• Exercise requirements
**a.** Write out the part of the Western sledging party account from "Whetter was chosen" to "found in Antarctica.", without changing a word.
**b.** Carry the account of the Western sledging party forward from its final sentence.

• Selected excerpt
▬▬▬

Whetter was chosen to accompany engineer Frank Bickerton and cartographer Alfred Hodgeman on a summer sledging party to explore the area to the west of the hut. This Western party would leave base on 3 December and use the air-tractor sledge—a wingless aeroplane taken on the AAE—haul a train of four sledges. However, the air-tractor broke down after just 10 mi, and the party continued without it. On the third day, man-hauling one of the sledges, the party discovered the Adélie Land meteorite, the first meteorite to be found in Antarctica.

The same bad weather and sastrugi that had disrupted the spring sledging party continued to cause havoc on the Western party. At times, the wind was so strong that one of the men had to walk behind the sledge, holding taut a line to prevent the sledge swinging broadside. However, it was the sastrugi that damaged the sledge; it hit one ridge so hard the front smashed. The party continued west until 21 December, when a "hurricane" confined them to their tent for four days. Continuing on 26 December, they reached their furthest point from Cape Denison, 158 mi, and turned back. Noting that the winds abated somewhat late afternoon, the party began marching at night. Even during the day, visibility was so poor that they missed the depot the spring party had left. The party reached Aladdin's Cave (a hollow in the ice in the plateau above Cape Denison used for shelter and storage) on 17 January, and returned to base a day later.

▬▬▬

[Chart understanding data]

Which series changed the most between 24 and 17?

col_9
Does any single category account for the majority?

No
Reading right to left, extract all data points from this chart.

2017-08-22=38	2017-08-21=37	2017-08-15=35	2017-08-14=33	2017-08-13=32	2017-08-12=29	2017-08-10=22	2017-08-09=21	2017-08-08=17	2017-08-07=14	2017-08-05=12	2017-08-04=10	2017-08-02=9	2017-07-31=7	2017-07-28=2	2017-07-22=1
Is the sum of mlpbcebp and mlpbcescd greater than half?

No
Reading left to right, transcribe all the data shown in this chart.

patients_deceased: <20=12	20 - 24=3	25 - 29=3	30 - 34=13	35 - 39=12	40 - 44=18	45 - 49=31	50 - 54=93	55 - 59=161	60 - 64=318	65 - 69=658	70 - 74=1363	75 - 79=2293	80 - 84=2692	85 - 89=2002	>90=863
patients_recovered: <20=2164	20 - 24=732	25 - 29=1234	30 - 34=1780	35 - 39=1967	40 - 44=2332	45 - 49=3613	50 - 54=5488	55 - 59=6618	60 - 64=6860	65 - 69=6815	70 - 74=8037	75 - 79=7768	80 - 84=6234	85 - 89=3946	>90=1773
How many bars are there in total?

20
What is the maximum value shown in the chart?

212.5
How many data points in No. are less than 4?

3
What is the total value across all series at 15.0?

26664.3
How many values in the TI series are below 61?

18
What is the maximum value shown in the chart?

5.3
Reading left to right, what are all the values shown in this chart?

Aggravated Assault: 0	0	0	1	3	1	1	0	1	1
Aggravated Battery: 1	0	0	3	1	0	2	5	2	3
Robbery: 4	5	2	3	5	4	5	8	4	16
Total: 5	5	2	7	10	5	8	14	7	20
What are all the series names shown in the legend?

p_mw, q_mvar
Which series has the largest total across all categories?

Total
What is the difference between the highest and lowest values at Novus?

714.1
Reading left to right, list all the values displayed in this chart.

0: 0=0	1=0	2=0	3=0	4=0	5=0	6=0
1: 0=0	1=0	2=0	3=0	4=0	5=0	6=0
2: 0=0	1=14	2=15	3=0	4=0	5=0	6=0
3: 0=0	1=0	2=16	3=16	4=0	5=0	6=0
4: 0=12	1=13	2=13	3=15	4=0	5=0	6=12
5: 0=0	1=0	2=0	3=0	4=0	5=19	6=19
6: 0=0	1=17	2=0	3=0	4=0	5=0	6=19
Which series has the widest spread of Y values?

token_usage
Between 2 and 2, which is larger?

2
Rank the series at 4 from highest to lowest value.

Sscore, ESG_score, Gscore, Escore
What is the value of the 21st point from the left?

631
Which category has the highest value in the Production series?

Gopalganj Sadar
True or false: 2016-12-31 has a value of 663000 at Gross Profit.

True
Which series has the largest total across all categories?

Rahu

▬▬▬

• Results
**a.**
Whetter was chosen to accompany engineer Frank Bickerton and cartographer Alfred Hodgeman on a summer sledging party to explore the area to the west of the hut. This Western party would leave base on 3 December and use the air-tractor sledge—a wingless aeroplane taken on the AAE—haul a train of four sledges. However, the air-tractor broke down after just 10 mi, and the party continued without it. On the third day, man-hauling one of the sledges, the party discovered the Adélie Land meteorite, the first meteorite to be found in Antarctica.

**b.**
== Later life ==
After the expedition ship SY Aurora returned the majority of men to Australia in early 1913, Whetter headed back to New Zealand.

Whetter served in the New Zealand Medical Corps during the First World War, and married in England in 1919. After the war he took a position as a doctor in Samoa, and from 1923 practised medicine in Makatana, New Zealand. Whetter was recorded as a member of the Royal Society of New Zealand from 1944–45 and died in 1955, aged 67.

The Whetter Nunatak, about 15 km to the north-east of Cape Denison, was named for him by Mawson.